##### Available records

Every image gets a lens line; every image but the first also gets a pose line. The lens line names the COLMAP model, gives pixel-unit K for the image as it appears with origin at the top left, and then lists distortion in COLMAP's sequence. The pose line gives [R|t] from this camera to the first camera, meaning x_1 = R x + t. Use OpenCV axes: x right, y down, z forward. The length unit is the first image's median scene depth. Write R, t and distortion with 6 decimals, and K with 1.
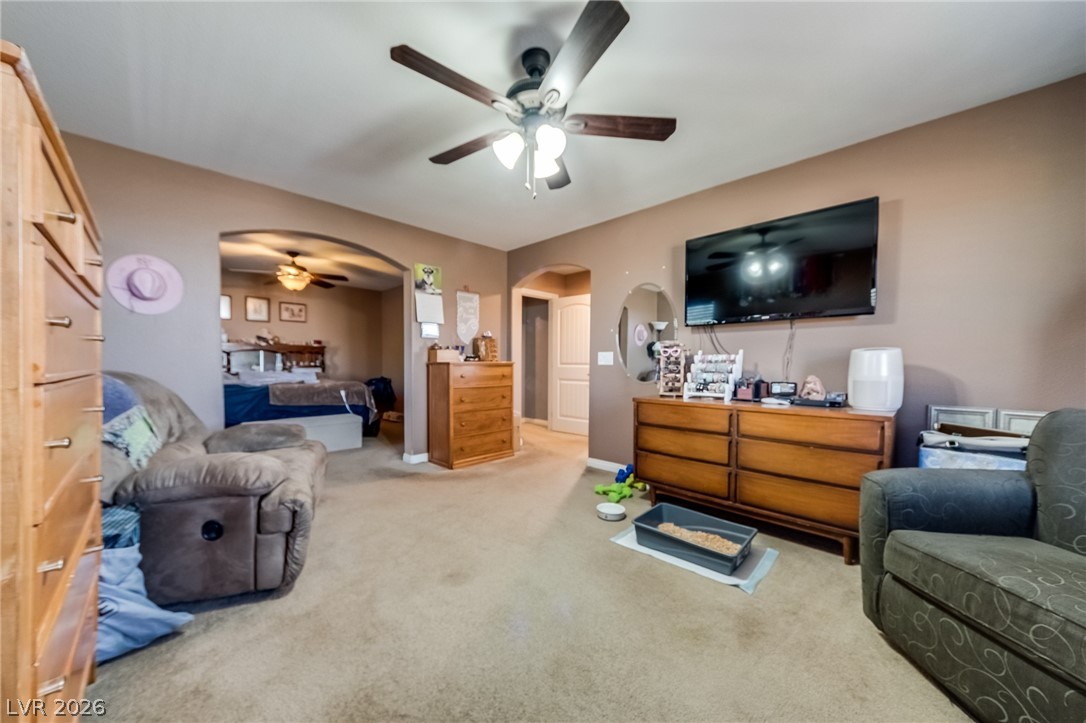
lens RADIAL K [[407.7, 0, 548.9], [0, 407.7, 371.8], [0, 0, 1]] dist [-0.002942, -0.001332]
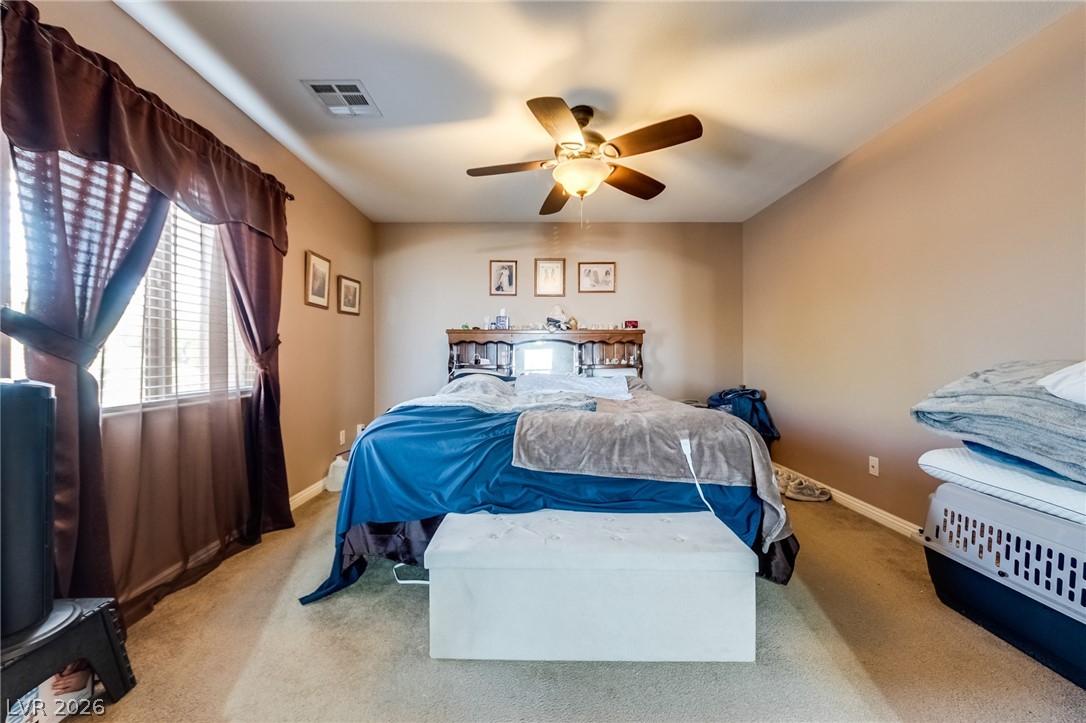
lens RADIAL K [[407.7, 0, 543.5], [0, 407.7, 366.2], [0, 0, 1]] dist [-0.002942, -0.001332]
pose [[0.734697, 0.006515, -0.678364, -0.284129], [-0.011197, 0.999934, -0.002524, -0.011011], [0.678303, 0.009450, 0.734721, 0.521880]]
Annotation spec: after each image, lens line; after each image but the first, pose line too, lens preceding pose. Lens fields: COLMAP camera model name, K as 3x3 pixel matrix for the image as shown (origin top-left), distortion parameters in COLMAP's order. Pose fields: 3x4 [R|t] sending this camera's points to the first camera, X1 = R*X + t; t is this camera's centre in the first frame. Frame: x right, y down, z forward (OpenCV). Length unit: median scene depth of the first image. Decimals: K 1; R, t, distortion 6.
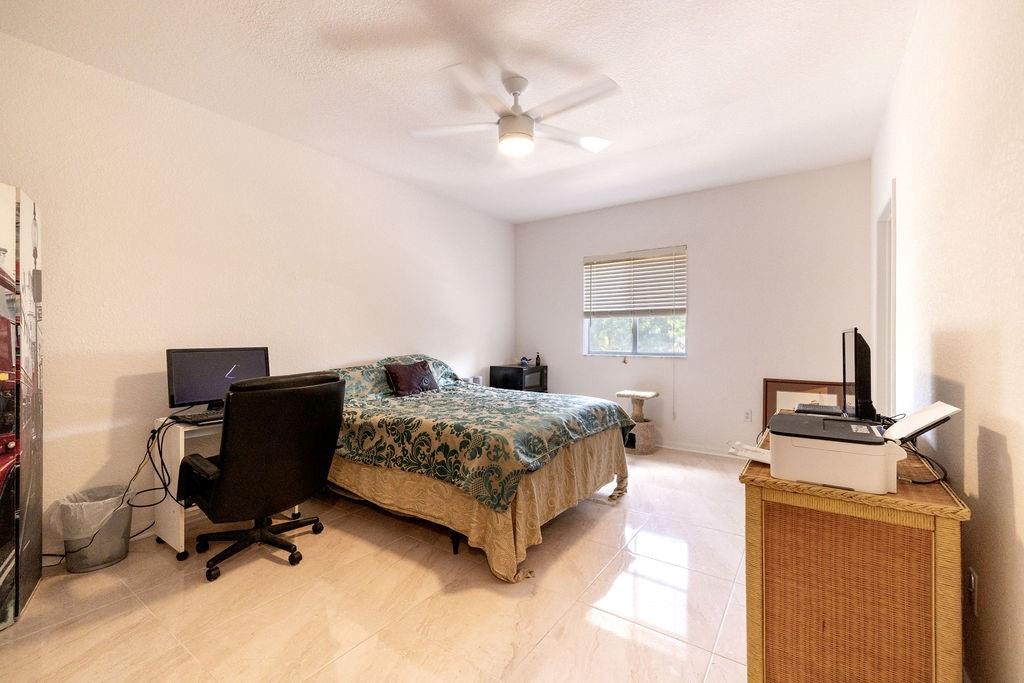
lens RADIAL K [[433.3, 0, 507.5], [0, 433.3, 339.0], [0, 0, 1]] dist [-0.001476, 0.000558]
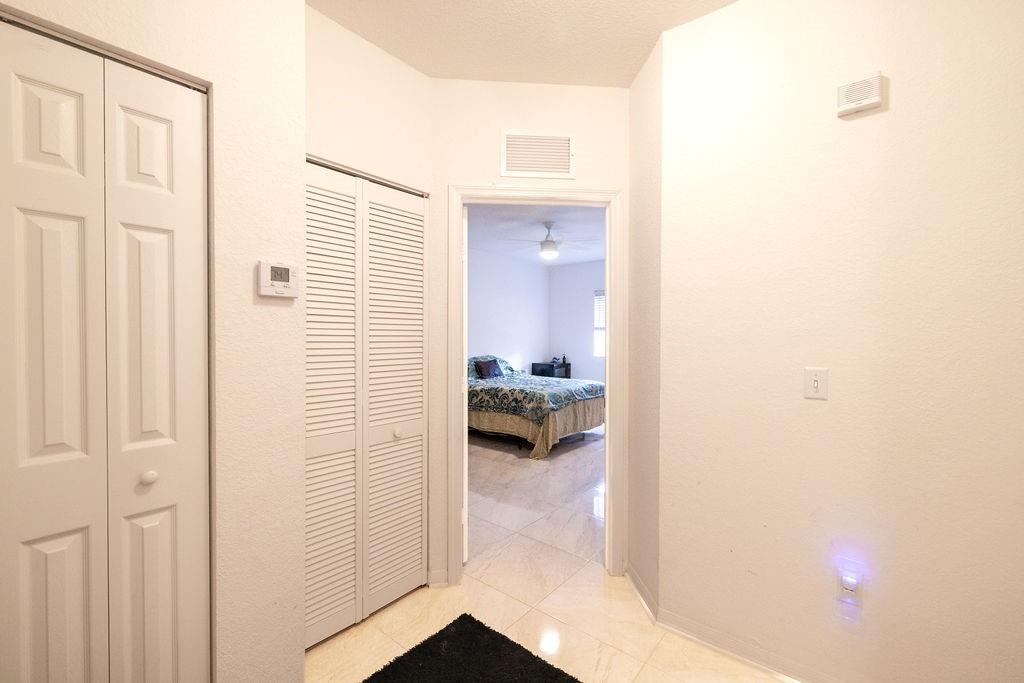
lens RADIAL K [[433.3, 0, 515.0], [0, 433.3, 338.7], [0, 0, 1]] dist [-0.001476, 0.000558]
pose [[0.998171, 0.002536, -0.060400, -0.016442], [-0.002429, 0.999995, 0.001834, -0.050290], [0.060405, -0.001684, 0.998173, -1.036621]]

##########

■ Aim of the exercise:
Repeat the entire listing above word for word, leaving out the pictures.

■ Problem solution:
Every image gets a lens line; every image but the first also gets a pose line. The lens line names the COLMAP model, gives pixel-unit K for the image as it appears with origin at the top left, and then lists distortion in COLMAP's sequence. The pose line gives [R|t] from this camera to the first camera, meaning x_1 = R x + t. Use OpenCV axes: x right, y down, z forward. The length unit is the first image's median scene depth. Write R, t and distortion with 6 decimals, and K with 1.
lens RADIAL K [[407.7, 0, 548.9], [0, 407.7, 371.8], [0, 0, 1]] dist [-0.002942, -0.001332]
lens RADIAL K [[407.7, 0, 543.5], [0, 407.7, 366.2], [0, 0, 1]] dist [-0.002942, -0.001332]
pose [[0.734697, 0.006515, -0.678364, -0.284129], [-0.011197, 0.999934, -0.002524, -0.011011], [0.678303, 0.009450, 0.734721, 0.521880]]
Annotation spec: after each image, lens line; after each image but the first, pose line too, lens preceding pose. Lens fields: COLMAP camera model name, K as 3x3 pixel matrix for the image as shown (origin top-left), distortion parameters in COLMAP's order. Pose fields: 3x4 [R|t] sending this camera's points to the first camera, X1 = R*X + t; t is this camera's centre in the first frame. Frame: x right, y down, z forward (OpenCV). Length unit: median scene depth of the first image. Decimals: K 1; R, t, distortion 6.
lens RADIAL K [[433.3, 0, 507.5], [0, 433.3, 339.0], [0, 0, 1]] dist [-0.001476, 0.000558]
lens RADIAL K [[433.3, 0, 515.0], [0, 433.3, 338.7], [0, 0, 1]] dist [-0.001476, 0.000558]
pose [[0.998171, 0.002536, -0.060400, -0.016442], [-0.002429, 0.999995, 0.001834, -0.050290], [0.060405, -0.001684, 0.998173, -1.036621]]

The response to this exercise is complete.